ENQUETE - Chercheurs, enseignants-chercheurs et personnels techniques de soutien à la recherche manifestent vendredi à Paris, après trois semaines de rassemblements en région. Leurs revendications sur l’emploi et l’augmentation des crédits virent parfois au dialogue de sourds avec le gouvernement.

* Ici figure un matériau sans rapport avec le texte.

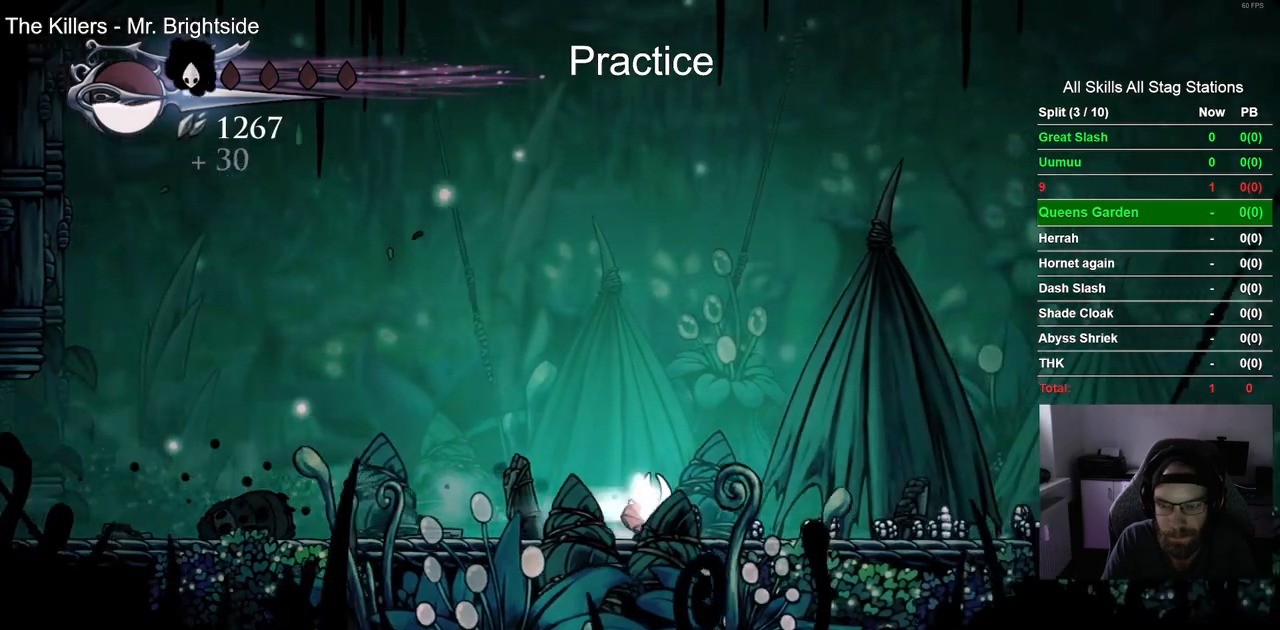
Gameplay with a controller (PlayStation layout); each line is a JSON object with the inputs held at the frame after it (dt_ms = milliseconds from this image to that frame). "events" lists button and stick changes between this image and that frame as [ms after this image, input, new state], when the widget could be followed in between. Not read: R1.
{"dt_ms": 500, "buttons": ["DPAD_RIGHT"], "left_stick": "center", "right_stick": "center", "events": [[167, "R2", "up"]]}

Un prix Nobel d’économie peut être l’arbre qui cache la forêt. C’est ce qu’ont dû penser les chercheurs qui défileront vendredi après-midi à Paris, dans le cadre de la manifestation Sciences en marche, en entendant, lundi 13 octobre, les plus hautes autorités de l’Etat louer la consécration du Toulousain Jean Tirole . «  Un pied de nez au “French bashing”   », a même commenté le Premier ministre, Manuel Valls. « La France est un grand pays de la connaissance », a réagi la secrétaire d’Etat à l’Enseignement supérieur et à la Recherche, Geneviève Fioraso. «  Il y a beaucoup d’innovation, je ne suis pas angoissée pour l’avenir de la recherche française   », a-t-elle ensuite confié aux « Echos » . Mais le vécu des chercheurs qui s’apprêtent à manifester est bien éloigné de cette vision.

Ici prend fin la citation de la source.